A majority of top Federal Reserve officials believe that interest rates will have to continue to increase until the economy slows down from the rising cost of borrowing, according to minutes of the central bank’s September meeting released on Wednesday.

Just how long policy would have to be restrictive was an open question, the minutes showed. A “few” officials thought policy would have to remain “modestly restrictive for a time” while an additional “number” thought policy would need to be restrictive only “temporarily.”

On the other hand, just a “couple” of officials indicated they would oppose a restrictive policy stance “in the absence of clear signs of an overheating economy and rising inflation.”

The minutes did not specify the level of rates that Fed officials believe would start to slow the economy.

U.S. stocks wavered between gains and losses after the release of the minutes.

Fed officials have said that a 3% fed funds rate would be the “long-run” neutral level of interest rates, neither boosting nor retarding growth.
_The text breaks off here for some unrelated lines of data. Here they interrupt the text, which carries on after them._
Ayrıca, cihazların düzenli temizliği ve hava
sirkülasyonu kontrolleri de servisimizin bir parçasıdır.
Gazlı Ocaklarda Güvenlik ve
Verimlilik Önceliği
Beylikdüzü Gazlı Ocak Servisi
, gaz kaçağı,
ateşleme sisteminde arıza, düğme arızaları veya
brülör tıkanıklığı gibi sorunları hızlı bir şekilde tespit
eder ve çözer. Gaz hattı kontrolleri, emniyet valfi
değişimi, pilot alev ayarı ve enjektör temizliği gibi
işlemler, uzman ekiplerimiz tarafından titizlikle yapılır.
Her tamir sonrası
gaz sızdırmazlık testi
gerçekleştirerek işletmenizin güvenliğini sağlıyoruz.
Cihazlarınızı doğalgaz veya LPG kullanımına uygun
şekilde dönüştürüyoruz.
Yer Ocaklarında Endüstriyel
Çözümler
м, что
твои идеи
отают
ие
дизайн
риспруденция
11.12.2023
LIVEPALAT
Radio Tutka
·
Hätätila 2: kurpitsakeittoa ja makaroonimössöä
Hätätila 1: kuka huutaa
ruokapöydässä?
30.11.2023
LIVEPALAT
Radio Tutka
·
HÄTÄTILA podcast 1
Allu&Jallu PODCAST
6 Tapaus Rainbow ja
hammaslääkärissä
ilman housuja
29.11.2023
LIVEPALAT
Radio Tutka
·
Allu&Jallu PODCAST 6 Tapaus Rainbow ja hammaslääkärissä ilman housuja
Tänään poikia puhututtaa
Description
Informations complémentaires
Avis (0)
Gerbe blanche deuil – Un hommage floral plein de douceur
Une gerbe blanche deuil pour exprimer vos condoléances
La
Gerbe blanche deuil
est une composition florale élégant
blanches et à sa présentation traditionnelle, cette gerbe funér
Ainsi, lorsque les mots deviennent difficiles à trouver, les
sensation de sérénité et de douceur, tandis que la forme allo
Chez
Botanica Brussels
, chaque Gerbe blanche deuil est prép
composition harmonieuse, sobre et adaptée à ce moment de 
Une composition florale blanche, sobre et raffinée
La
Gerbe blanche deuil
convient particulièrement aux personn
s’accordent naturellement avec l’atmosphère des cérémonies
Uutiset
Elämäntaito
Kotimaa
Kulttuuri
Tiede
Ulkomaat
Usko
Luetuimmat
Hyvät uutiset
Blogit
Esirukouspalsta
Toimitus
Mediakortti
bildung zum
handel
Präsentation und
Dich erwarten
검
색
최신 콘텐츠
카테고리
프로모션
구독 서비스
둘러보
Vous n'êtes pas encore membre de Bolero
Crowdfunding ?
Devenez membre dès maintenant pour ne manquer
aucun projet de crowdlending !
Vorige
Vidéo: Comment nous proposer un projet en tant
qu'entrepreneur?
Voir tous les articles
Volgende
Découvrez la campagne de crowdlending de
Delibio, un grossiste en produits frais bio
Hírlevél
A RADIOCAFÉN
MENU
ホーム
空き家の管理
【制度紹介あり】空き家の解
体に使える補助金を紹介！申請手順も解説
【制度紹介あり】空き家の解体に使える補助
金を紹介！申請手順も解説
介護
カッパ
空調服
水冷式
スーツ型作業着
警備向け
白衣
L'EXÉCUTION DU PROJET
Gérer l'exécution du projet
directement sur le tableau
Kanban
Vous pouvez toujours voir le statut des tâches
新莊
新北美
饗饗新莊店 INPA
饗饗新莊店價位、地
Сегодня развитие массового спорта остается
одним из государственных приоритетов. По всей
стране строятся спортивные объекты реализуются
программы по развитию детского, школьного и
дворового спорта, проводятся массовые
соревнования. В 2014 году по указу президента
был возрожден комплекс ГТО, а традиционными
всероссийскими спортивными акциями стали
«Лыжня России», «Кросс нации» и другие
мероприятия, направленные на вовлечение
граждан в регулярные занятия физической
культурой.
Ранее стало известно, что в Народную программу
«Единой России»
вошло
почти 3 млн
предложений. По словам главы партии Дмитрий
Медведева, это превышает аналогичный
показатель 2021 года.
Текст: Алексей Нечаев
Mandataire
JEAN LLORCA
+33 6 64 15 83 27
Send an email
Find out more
But they haven’t said that applies in the short run.

According to the minutes, officials only said “there is considerable uncertainty surrounding all estimates of the neutral federal funds rate.”

At the meeting, Fed officials voted to lift their benchmark federal-funds rate to a range between 2% and 2.25%. Officials agreed that, beyond September, “further gradual increases in the target range for the federal funds rate” would be needed. That’s a sign that another rate hike in December is likely.

A gradual approach would balance the risk of tightening policy too quickly and causing the economy to stall, and tightening too slowly, which could boost inflationary pressures, officials said.

The Fed has penciled in three moves for 2019. At the moment, the financial market has only one rate hike priced in for next year.